The continued strength of Rudy Giuliani, the former New York mayor who supports abortion rights and gay rights, is testing the question of whether social issues still drive Republican primary voters. Giuliani is talking about terrorism, cutting taxes, his record in managing New York City government -- but he has made no serious effort to shade his positions to appeal to the social conservatives who helped reshape the party over the past three decades and helped President Bush win the White House twice.
Should Giuliani win the nomination, he would give the party a different face from those who have been ascendant until now.
The challenge to orthodoxy is slightly less marked on the Democratic side, where the party has tilted from the left to the center over the past 20 years. Tough talk about Iran by Sen. Hillary Rodham Clinton of New York has put her at odds with much of her party, and her nomination would suggest the party is willing to embrace a relatively hawkish foreign policy even as it promises to end the war in Iraq.

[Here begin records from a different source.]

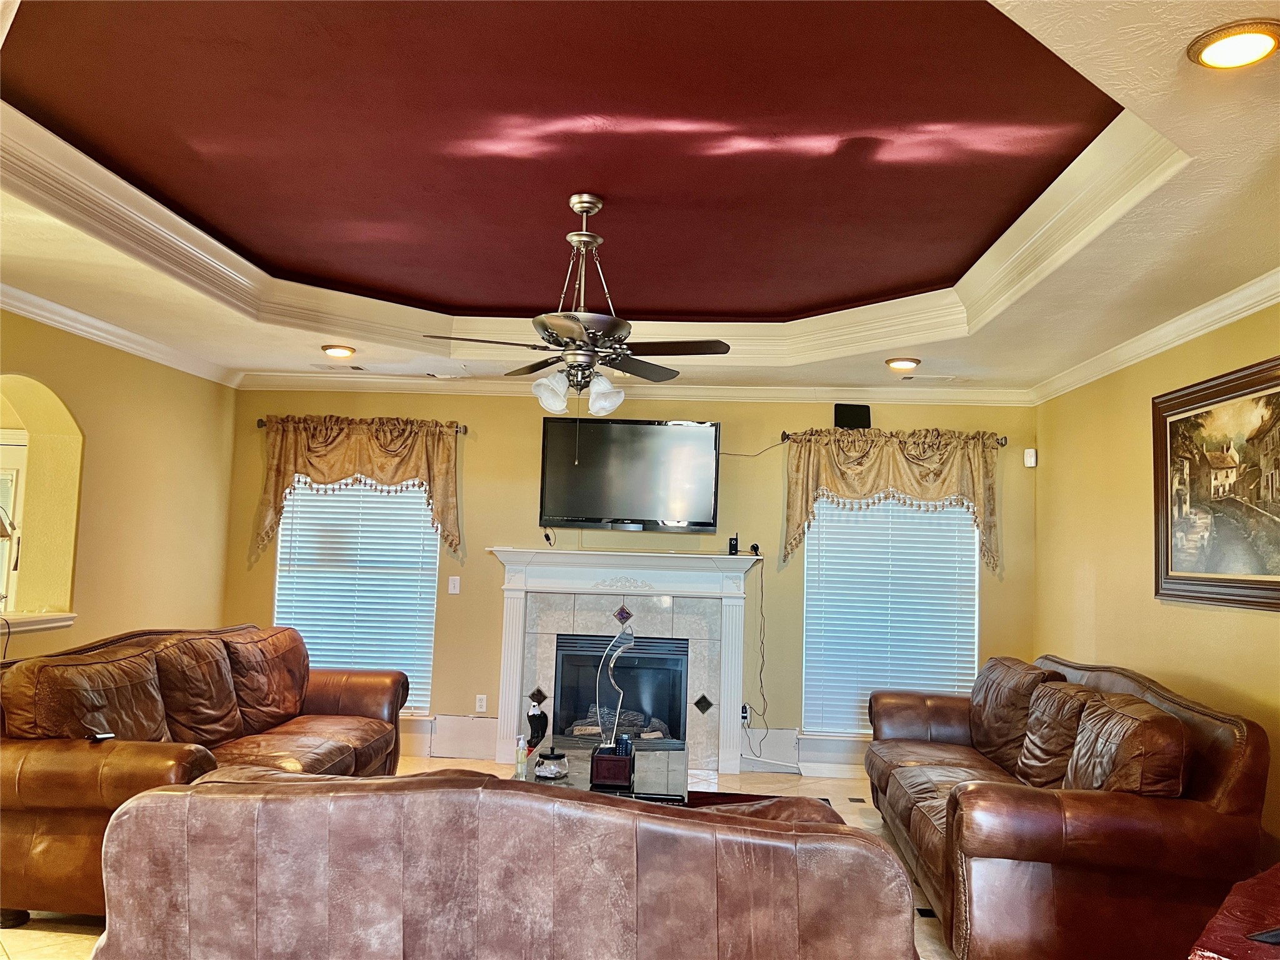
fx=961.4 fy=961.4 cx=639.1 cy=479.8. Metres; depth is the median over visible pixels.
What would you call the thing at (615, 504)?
television
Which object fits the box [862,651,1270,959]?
leather sofa
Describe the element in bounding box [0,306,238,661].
left wall
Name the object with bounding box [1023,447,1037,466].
motion sensor
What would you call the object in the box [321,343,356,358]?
recessed light
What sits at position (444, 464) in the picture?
valance
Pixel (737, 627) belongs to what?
fireplace
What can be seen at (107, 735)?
remote control
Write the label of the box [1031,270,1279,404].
crown molding
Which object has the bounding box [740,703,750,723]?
wall socket
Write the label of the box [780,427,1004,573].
valance
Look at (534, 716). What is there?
eagle figurine
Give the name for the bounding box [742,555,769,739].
power cord
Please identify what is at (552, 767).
glass jar
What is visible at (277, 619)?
left window
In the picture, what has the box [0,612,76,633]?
window sill
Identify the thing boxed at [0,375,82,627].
arched opening
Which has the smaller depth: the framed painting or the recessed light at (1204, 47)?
the recessed light at (1204, 47)
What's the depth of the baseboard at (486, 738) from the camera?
6.48 m
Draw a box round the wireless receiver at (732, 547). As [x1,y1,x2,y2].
[728,534,739,554]
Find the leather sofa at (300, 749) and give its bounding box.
[0,620,412,928]
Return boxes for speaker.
[833,403,869,428]
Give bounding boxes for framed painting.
[1154,355,1279,611]
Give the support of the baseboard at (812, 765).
attached to the back wall at (491, 530)
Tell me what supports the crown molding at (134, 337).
attached to the left wall at (189, 606)
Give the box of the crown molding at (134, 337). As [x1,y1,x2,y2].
[0,281,238,385]
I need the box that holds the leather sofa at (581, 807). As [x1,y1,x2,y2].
[87,770,919,959]
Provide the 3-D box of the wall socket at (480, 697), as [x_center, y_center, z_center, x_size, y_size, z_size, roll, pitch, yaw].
[-1.068,1.507,6.485,0.071,0.116,0.009,1,-4,4]
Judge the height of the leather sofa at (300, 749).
0.974 m
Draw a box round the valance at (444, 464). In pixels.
[250,415,465,559]
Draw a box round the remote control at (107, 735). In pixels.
[85,729,114,741]
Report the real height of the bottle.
0.181 m
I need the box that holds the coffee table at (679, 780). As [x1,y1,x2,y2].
[511,744,689,806]
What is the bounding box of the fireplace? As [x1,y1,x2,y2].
[489,547,763,776]
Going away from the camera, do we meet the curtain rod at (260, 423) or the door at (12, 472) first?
the door at (12, 472)
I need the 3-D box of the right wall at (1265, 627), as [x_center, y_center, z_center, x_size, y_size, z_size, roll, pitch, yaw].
[2.458,0.341,2.821,0.168,2.762,6.946,1,-4,4]
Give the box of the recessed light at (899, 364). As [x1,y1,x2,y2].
[884,356,920,370]
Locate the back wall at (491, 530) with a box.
[223,390,1039,773]
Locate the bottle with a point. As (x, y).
(517, 767)
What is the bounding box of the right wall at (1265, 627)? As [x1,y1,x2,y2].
[1033,296,1279,853]
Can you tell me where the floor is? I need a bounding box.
[0,756,954,959]
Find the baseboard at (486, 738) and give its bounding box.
[415,713,500,760]
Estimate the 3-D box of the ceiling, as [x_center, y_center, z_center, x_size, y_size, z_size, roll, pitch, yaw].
[-0.403,-1.035,3.284,5.971,0.285,7.262,1,-4,4]
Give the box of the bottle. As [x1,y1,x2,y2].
[515,732,527,775]
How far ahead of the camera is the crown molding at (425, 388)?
6.51 m
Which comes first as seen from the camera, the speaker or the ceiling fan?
the ceiling fan
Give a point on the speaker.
(849, 415)
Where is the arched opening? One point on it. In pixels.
(40, 437)
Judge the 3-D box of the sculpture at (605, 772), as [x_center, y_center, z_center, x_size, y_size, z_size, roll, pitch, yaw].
[-0.100,0.969,4.173,0.182,0.657,0.203,1,-4,4]
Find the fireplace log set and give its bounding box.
[570,704,667,740]
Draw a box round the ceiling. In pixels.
[1,0,1278,395]
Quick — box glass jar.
[533,748,568,779]
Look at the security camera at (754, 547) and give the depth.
6.37 m
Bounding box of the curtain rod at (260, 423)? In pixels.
[255,416,466,434]
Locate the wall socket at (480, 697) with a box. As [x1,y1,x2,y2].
[475,694,488,712]
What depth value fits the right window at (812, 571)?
6.40 m
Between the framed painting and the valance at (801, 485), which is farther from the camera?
the valance at (801, 485)
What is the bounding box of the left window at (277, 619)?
[273,473,440,715]
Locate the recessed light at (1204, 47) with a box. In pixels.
[1186,19,1279,68]
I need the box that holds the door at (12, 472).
[0,431,26,607]
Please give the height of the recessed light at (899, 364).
0.049 m
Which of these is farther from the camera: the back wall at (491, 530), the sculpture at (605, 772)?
the back wall at (491, 530)
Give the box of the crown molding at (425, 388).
[236,373,1038,404]
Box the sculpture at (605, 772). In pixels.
[588,627,636,790]
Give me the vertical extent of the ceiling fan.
1.017 m
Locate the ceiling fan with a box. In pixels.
[424,193,733,416]
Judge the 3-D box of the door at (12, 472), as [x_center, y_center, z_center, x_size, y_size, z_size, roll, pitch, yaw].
[-4.068,0.674,5.779,0.896,1.947,0.105,1,-4,4]
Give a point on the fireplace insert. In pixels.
(579, 700)
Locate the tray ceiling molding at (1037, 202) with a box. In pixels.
[0,65,1186,368]
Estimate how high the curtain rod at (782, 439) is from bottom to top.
0.066 m
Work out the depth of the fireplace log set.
6.35 m
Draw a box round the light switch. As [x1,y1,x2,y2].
[447,575,460,593]
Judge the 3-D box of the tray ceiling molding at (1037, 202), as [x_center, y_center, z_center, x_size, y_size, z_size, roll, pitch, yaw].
[-0.392,-0.958,3.884,3.970,0.169,3.588,1,-4,4]
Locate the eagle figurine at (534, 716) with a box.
[526,696,549,748]
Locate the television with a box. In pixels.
[538,417,721,531]
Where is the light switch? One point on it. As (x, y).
(457, 584)
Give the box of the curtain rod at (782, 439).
[777,428,1008,444]
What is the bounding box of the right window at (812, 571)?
[802,490,979,736]
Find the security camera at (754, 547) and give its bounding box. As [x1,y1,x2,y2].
[749,542,761,555]
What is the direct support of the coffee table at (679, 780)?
on the floor
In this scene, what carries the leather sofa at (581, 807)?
on the floor
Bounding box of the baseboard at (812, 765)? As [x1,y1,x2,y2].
[742,728,867,776]
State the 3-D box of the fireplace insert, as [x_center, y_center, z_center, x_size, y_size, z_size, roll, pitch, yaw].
[-0.127,1.415,6.430,0.878,0.724,0.456,1,-4,4]
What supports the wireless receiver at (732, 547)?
on the fireplace
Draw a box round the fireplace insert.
[553,632,688,748]
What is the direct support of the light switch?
attached to the back wall at (491, 530)
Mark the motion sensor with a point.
(1032, 450)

It typically falls to the nominee to provide the ideological framework for his or her party. That appears to be especially so this time, reflecting how both parties are somewhat adrift after eight years under Bush.

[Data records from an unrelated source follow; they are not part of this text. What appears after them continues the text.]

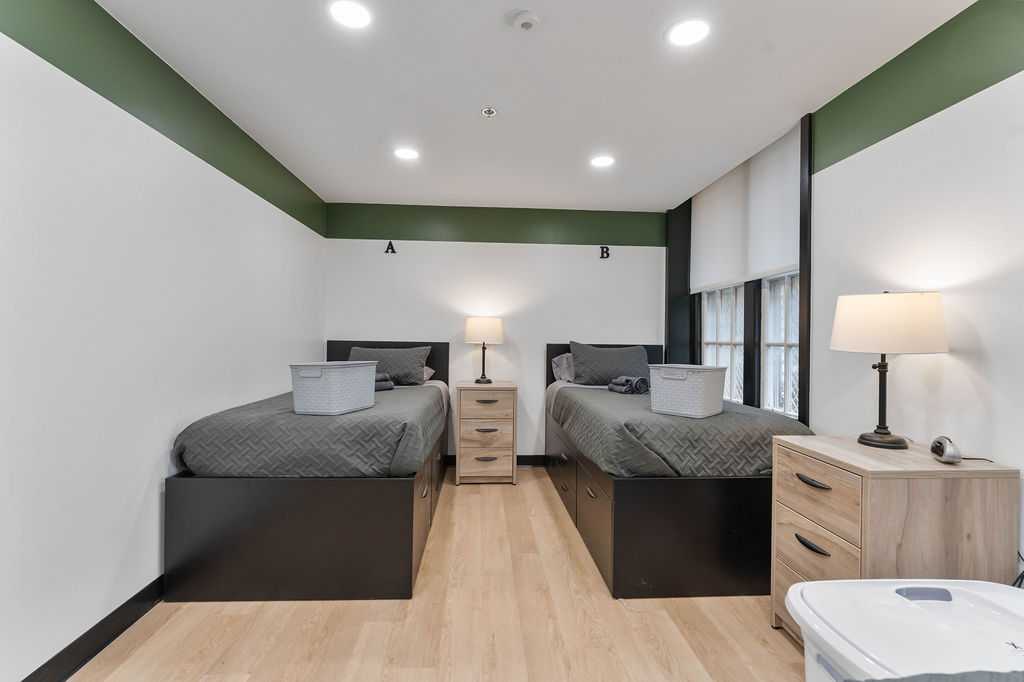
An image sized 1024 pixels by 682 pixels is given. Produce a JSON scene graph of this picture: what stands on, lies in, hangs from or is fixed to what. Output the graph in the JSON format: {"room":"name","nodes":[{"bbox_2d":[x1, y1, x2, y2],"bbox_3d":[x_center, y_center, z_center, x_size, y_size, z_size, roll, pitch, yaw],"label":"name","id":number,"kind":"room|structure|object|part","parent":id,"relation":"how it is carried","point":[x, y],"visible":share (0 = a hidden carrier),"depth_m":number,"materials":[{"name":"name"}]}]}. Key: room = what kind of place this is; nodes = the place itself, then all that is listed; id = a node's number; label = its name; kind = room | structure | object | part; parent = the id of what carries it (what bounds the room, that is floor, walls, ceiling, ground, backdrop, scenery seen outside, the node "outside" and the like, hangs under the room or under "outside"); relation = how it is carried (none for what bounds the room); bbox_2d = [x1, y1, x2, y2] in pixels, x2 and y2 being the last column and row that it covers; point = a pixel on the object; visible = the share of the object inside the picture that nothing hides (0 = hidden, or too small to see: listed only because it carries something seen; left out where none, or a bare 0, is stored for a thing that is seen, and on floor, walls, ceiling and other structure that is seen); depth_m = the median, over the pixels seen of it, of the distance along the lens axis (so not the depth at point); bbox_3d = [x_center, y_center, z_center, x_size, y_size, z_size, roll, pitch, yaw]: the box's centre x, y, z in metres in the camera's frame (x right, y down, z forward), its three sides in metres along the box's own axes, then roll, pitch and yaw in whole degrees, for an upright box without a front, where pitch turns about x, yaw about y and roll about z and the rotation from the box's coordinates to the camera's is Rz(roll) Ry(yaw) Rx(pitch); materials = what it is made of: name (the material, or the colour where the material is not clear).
{"room":"bedroom","nodes":[
{"label":"bedroom","id":0,"kind":"room"},
{"bbox_2d":[0,3,325,681],"bbox_3d":[-1.734,-0.052,1.550,0.172,2.581,5.495,1,0,-3],"label":"left wall","id":1,"kind":"structure","parent":0,"point":[129,484],"depth_m":1.76,"materials":[{"name":"white paint"}]},
{"bbox_2d":[20,574,166,681],"bbox_3d":[-1.657,1.197,1.449,0.017,0.108,4.563,1,0,-3],"label":"baseboard","id":2,"kind":"structure","parent":1,"relation":"attached to","point":[71,669],"depth_m":1.71,"materials":[{"name":"black"}]},
{"bbox_2d":[64,466,806,681],"bbox_3d":[0.089,1.311,1.603,3.602,0.103,5.674,1,0,-3],"label":"floor","id":3,"kind":"structure","parent":0,"point":[518,486],"depth_m":1.87,"materials":[{"name":"brown wood"}]},
{"bbox_2d":[164,340,450,602],"bbox_3d":[-1.111,0.662,3.107,1.232,1.151,2.180,1,0,-3],"label":"bed","id":4,"kind":"object","parent":3,"relation":"on","point":[171,531],"visible":0.94,"depth_m":2.09,"materials":[{"name":"black wood"}]},
{"bbox_2d":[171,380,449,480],"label":"bedspread","id":5,"kind":"object","parent":4,"relation":"on","point":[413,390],"visible":0.65,"depth_m":2.18,"materials":[{"name":"grey fabric"}]},
{"bbox_2d":[289,360,378,414],"bbox_3d":[-1.034,0.268,2.529,0.335,0.274,0.440,1,0,17],"label":"storage basket","id":6,"kind":"object","parent":4,"relation":"on","point":[339,378],"visible":0.99,"depth_m":2.36,"materials":[{"name":"white plastic"}]},
{"bbox_2d":[374,372,394,391],"bbox_3d":[-1.108,0.325,3.368,0.303,0.129,0.230,0,0,-43],"label":"folded towel","id":7,"kind":"object","parent":4,"relation":"on","point":[379,380],"visible":0.44,"depth_m":3.33,"materials":[{"name":"grey fabric"}]},
{"bbox_2d":[348,345,430,385],"bbox_3d":[-1.130,0.226,3.856,0.734,0.338,0.344,1,0,-3],"label":"pillow","id":8,"kind":"object","parent":4,"relation":"on","point":[417,372],"visible":0.75,"depth_m":3.75,"materials":[{"name":"grey fabric"}]},
{"bbox_3d":[-1.206,0.532,4.085,1.143,1.007,0.107,1,0,-3],"label":"headboard","id":9,"kind":"part","parent":4,"relation":"part of","materials":[{"name":"black wood"}]},
{"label":"drawers","id":10,"kind":"part","parent":4,"relation":"part of","materials":[{"name":"wood"}]},
{"bbox_2d":[422,365,435,381],"bbox_3d":[-1.044,0.299,3.931,0.648,0.212,0.461,1,0,-3],"label":"pillow","id":11,"kind":"object","parent":4,"relation":"on","point":[429,370],"visible":0.11,"depth_m":3.95,"materials":[{"name":"fabric"}]},
{"bbox_2d":[454,379,517,483],"bbox_3d":[-0.237,0.821,3.923,0.539,0.863,0.476,1,0,-3],"label":"nightstand","id":12,"kind":"object","parent":3,"relation":"on","point":[477,396],"visible":0.99,"depth_m":3.71,"materials":[{"name":"wood"}]},
{"bbox_2d":[464,316,503,383],"bbox_3d":[-0.264,0.090,4.000,0.358,0.635,0.353,1,0,-3],"label":"table lamp","id":13,"kind":"object","parent":12,"relation":"on","point":[497,325],"visible":0.99,"depth_m":3.88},
{"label":"lamp shade","id":14,"kind":"part","parent":13,"relation":"part of","materials":[{"name":"fabric"}]},
{"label":"drawer","id":15,"kind":"part","parent":12,"relation":"part of","materials":[{"name":"wood"}]},
{"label":"drawer","id":16,"kind":"part","parent":12,"relation":"part of","materials":[{"name":"brown wood"}]},
{"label":"handle","id":17,"kind":"part","parent":12,"relation":"part of","materials":[{"name":"metal"}]},
{"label":"drawer","id":18,"kind":"part","parent":12,"relation":"part of","materials":[{"name":"brown wood"}]},
{"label":"handle","id":19,"kind":"part","parent":12,"relation":"part of","materials":[{"name":"metal"}]},
{"bbox_2d":[544,344,808,599],"bbox_3d":[1.023,0.676,3.132,1.266,1.155,2.180,1,0,-3],"label":"bed","id":20,"kind":"object","parent":3,"relation":"on","point":[684,545],"visible":0.75,"depth_m":2.18,"materials":[{"name":"black wood"}]},
{"bbox_2d":[551,352,574,382],"bbox_3d":[0.712,0.260,4.096,0.655,0.302,0.333,1,0,-3],"label":"pillow","id":21,"kind":"object","parent":20,"relation":"on","point":[558,372],"visible":0.36,"depth_m":4.00,"materials":[{"name":"grey fabric"}]},
{"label":"drawers","id":22,"kind":"part","parent":20,"relation":"part of","materials":[{"name":"wood"}]},
{"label":"headboard","id":23,"kind":"part","parent":20,"relation":"part of","materials":[{"name":"black wood"}]},
{"bbox_2d":[569,341,649,386],"bbox_3d":[0.899,0.220,3.931,0.723,0.402,0.314,1,0,-3],"label":"pillow","id":24,"kind":"object","parent":20,"relation":"on","point":[574,350],"visible":0.92,"depth_m":3.81,"materials":[{"name":"grey fabric"}]},
{"bbox_2d":[608,375,647,393],"bbox_3d":[0.935,0.351,3.441,0.213,0.125,0.268,0,0,-23],"label":"rolled towel","id":25,"kind":"object","parent":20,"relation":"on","point":[628,380],"visible":0.97,"depth_m":3.36,"materials":[{"name":"grey fabric"}]},
{"bbox_2d":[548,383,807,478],"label":"bedspread","id":26,"kind":"object","parent":20,"relation":"on","point":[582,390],"visible":0.62,"depth_m":2.31,"materials":[{"name":"grey fabric"}]},
{"bbox_2d":[647,363,727,417],"bbox_3d":[1.074,0.295,2.623,0.344,0.277,0.371,0,0,-44],"label":"plastic basket","id":27,"kind":"object","parent":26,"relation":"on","point":[666,376],"visible":0.99,"depth_m":2.50,"materials":[{"name":"white plastic"}]},
{"bbox_2d":[770,435,1020,644],"bbox_3d":[1.466,0.862,1.719,0.608,0.847,0.500,1,0,-3],"label":"chest of drawers","id":28,"kind":"object","parent":3,"relation":"on","point":[820,478],"visible":0.66,"depth_m":1.52,"materials":[{"name":"brown wood"}]},
{"bbox_3d":[1.173,0.801,1.677,0.049,0.022,0.120,1,0,-3],"label":"handle","id":29,"kind":"part","parent":28,"relation":"part of","materials":[{"name":"black metal"}]},
{"bbox_3d":[1.174,0.554,1.678,0.052,0.019,0.122,1,0,-3],"label":"handle","id":30,"kind":"part","parent":28,"relation":"part of","materials":[{"name":"metal"}]},
{"bbox_3d":[1.190,0.836,1.679,0.045,0.210,0.312,1,0,-3],"label":"drawer","id":31,"kind":"part","parent":28,"relation":"part of","materials":[{"name":"brown wood"}]},
{"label":"drawer","id":32,"kind":"part","parent":28,"relation":"part of","materials":[{"name":"brown wood"}]},
{"bbox_2d":[830,290,946,449],"bbox_3d":[1.567,0.116,1.803,0.370,0.660,0.366,1,0,-3],"label":"table lamp","id":33,"kind":"object","parent":28,"relation":"on","point":[874,366],"visible":0.99,"depth_m":1.71,"materials":[{"name":"metal"}]},
{"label":"lamp base","id":34,"kind":"part","parent":33,"relation":"part of","materials":[{"name":"black metal"}]},
{"bbox_3d":[1.595,-0.075,1.834,0.452,0.233,0.417,1,0,-3],"label":"drum shade","id":35,"kind":"part","parent":33,"relation":"part of","materials":[{"name":"fabric"}]},
{"bbox_2d":[929,435,962,463],"bbox_3d":[1.611,0.405,1.588,0.070,0.088,0.113,1,0,26],"label":"alarm clock","id":36,"kind":"object","parent":28,"relation":"on","point":[938,442],"visible":0.99,"depth_m":1.55,"materials":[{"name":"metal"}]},
{"bbox_2d":[789,578,1023,681],"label":"storage bin","id":37,"kind":"object","parent":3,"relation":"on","point":[906,601],"visible":0.98,"depth_m":1.15,"materials":[{"name":"white plastic"}]},
{"bbox_3d":[1.226,0.763,1.272,0.149,0.040,0.067,1,0,-3],"label":"handle","id":38,"kind":"part","parent":37,"relation":"part of","materials":[{"name":"blue"}]},
{"bbox_2d":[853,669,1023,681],"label":"cloth","id":39,"kind":"object","parent":37,"relation":"on","point":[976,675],"visible":0.97,"depth_m":0.75,"materials":[{"name":"grey fabric"}]},
{"bbox_2d":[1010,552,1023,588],"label":"power cord","id":40,"kind":"object","parent":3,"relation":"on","point":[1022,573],"visible":0.28,"depth_m":1.45,"materials":[{"name":"black plastic"}]},
{"bbox_2d":[322,203,670,462],"bbox_3d":[-0.080,-0.032,4.304,3.495,2.560,0.174,1,0,-3],"label":"back wall","id":41,"kind":"structure","parent":0,"point":[405,265],"depth_m":4.20,"materials":[{"name":"paint"}]},
{"bbox_2d":[385,240,395,253],"bbox_3d":[-1.185,-0.913,4.166,0.095,0.128,0.019,1,0,-3],"label":"wall letter","id":42,"kind":"object","parent":41,"relation":"attached to","point":[387,249],"visible":0.98,"depth_m":4.16,"materials":[{"name":"black"}]},
{"bbox_2d":[444,454,545,466],"bbox_3d":[0.216,1.205,4.299,3.498,0.108,0.016,1,0,-3],"label":"baseboard","id":43,"kind":"structure","parent":41,"relation":"attached to","point":[526,464],"depth_m":4.28,"materials":[{"name":"black"}]},
{"bbox_2d":[599,245,609,259],"bbox_3d":[0.930,-0.888,4.268,0.094,0.137,0.017,1,0,-3],"label":"wall letter","id":44,"kind":"object","parent":41,"relation":"attached to","point":[602,253],"visible":0.98,"depth_m":4.26,"materials":[{"name":"black"}]},
{"bbox_2d":[89,0,975,211],"bbox_3d":[0.099,-1.375,1.727,3.656,0.118,5.918,1,0,-3],"label":"ceiling","id":45,"kind":"structure","parent":0,"point":[497,191],"depth_m":2.18,"materials":[{"name":"white paint"}]},
{"bbox_2d":[328,0,372,28],"bbox_3d":[-0.660,-1.335,1.745,0.184,0.007,0.184,1,0,-3],"label":"ceiling light","id":46,"kind":"object","parent":45,"relation":"in","point":[357,12],"visible":0.98,"depth_m":1.74,"materials":[{"name":"white plastic"}]},
{"bbox_2d":[393,147,419,160],"bbox_3d":[-0.753,-1.336,3.052,0.190,0.007,0.190,1,0,-3],"label":"ceiling light","id":47,"kind":"object","parent":45,"relation":"in","point":[407,154],"visible":0.99,"depth_m":3.04,"materials":[{"name":"white plastic"}]},
{"bbox_2d":[481,107,496,117],"bbox_3d":[-0.133,-1.322,2.474,0.078,0.037,0.076,1,0,-3],"label":"sprinkler head","id":48,"kind":"object","parent":45,"relation":"attached to","point":[487,112],"visible":0.98,"depth_m":2.47},
{"bbox_2d":[511,10,539,30],"bbox_3d":[0.059,-1.300,1.749,0.116,0.036,0.114,1,0,-3],"label":"smoke detector","id":49,"kind":"object","parent":45,"relation":"attached to","point":[526,16],"visible":0.98,"depth_m":1.73,"materials":[{"name":"white plastic"}]},
{"bbox_2d":[590,155,614,167],"bbox_3d":[0.667,-1.322,3.147,0.186,0.007,0.187,1,0,-3],"label":"ceiling light","id":50,"kind":"object","parent":45,"relation":"in","point":[604,162],"visible":0.99,"depth_m":3.14,"materials":[{"name":"white plastic"}]},
{"bbox_2d":[666,17,710,46],"bbox_3d":[0.758,-1.320,1.832,0.187,0.007,0.188,1,0,-3],"label":"ceiling light","id":51,"kind":"object","parent":45,"relation":"in","point":[692,30],"visible":0.99,"depth_m":1.82,"materials":[{"name":"white plastic"}]},
{"bbox_2d":[672,0,1023,577],"bbox_3d":[1.849,-0.031,1.820,0.209,2.674,5.358,1,0,-3],"label":"right wall","id":52,"kind":"structure","parent":0,"point":[964,309],"depth_m":1.77,"materials":[{"name":"white paint"}]},
{"bbox_2d":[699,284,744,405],"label":"window","id":53,"kind":"structure","parent":52,"relation":"in","point":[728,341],"depth_m":3.65,"materials":[{"name":"white"}]},
{"bbox_2d":[667,116,812,423],"bbox_3d":[1.768,-0.373,3.434,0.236,2.026,1.846,1,0,-3],"label":"window","id":54,"kind":"structure","parent":52,"relation":"in","point":[808,289],"depth_m":3.12,"materials":[{"name":"black"}]},
{"bbox_2d":[693,125,801,292],"bbox_3d":[1.698,-0.871,3.234,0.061,0.891,1.359,1,0,-3],"label":"roller blind","id":55,"kind":"object","parent":54,"relation":"attached to","point":[774,261],"visible":0.88,"depth_m":3.03,"materials":[{"name":"white fabric"}]},
{"bbox_2d":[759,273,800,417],"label":"window","id":56,"kind":"structure","parent":52,"relation":"in","point":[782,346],"depth_m":3.04,"materials":[{"name":"white"}]}
]}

"The Republican Party is waiting for a nominee to voice a post-Bush vision for the party," said Richard N. Bond, a former Republican National Committee chairman.
Of the two parties, the Republicans seem to be at more of a turning point.
Even if Giuliani fails to win the nomination, the fact that so many Republicans were willing to consider a candidate who was openly for abortion rights and gay rights -- something that would have been unthinkable four years ago -- suggests just how much the definition of what it means to be a Republican is changing.
On the Democratic side, the thirst to retake the White House is easing some of the party's traditional internal divisions. "Ideological battles tend not to happen when parties believe they are going to win," said Joe Andrews, a former chairman of the Democratic National Committee.
Still, if Clinton should win the nomination, her campaign so far suggests that she would follow in her husband's footsteps by trying to bridge the divide between the party's liberals and centrists. A victory by former Sen. John Edwards of North Carolina, whose campaign is being run and highly influenced by many of the same advisers who managed Howard Dean's presidential campaign in 2004, would suggest the party is leaning more to the left.
For Sen. Barack Obama of Illinois, it may be more a matter of tone than ideology. Obama has said he wants to transcend partisanship even as he appeals for support from a party whose base has been hungry for partisan battle. Bond and others have suggested that a victory by Obama could produce the most striking change in the identity of the Democratic Party.
"Obama is in a position to reposition his party not only in terms of issues, but in terms of offering a more general embracing appeal," Bond said.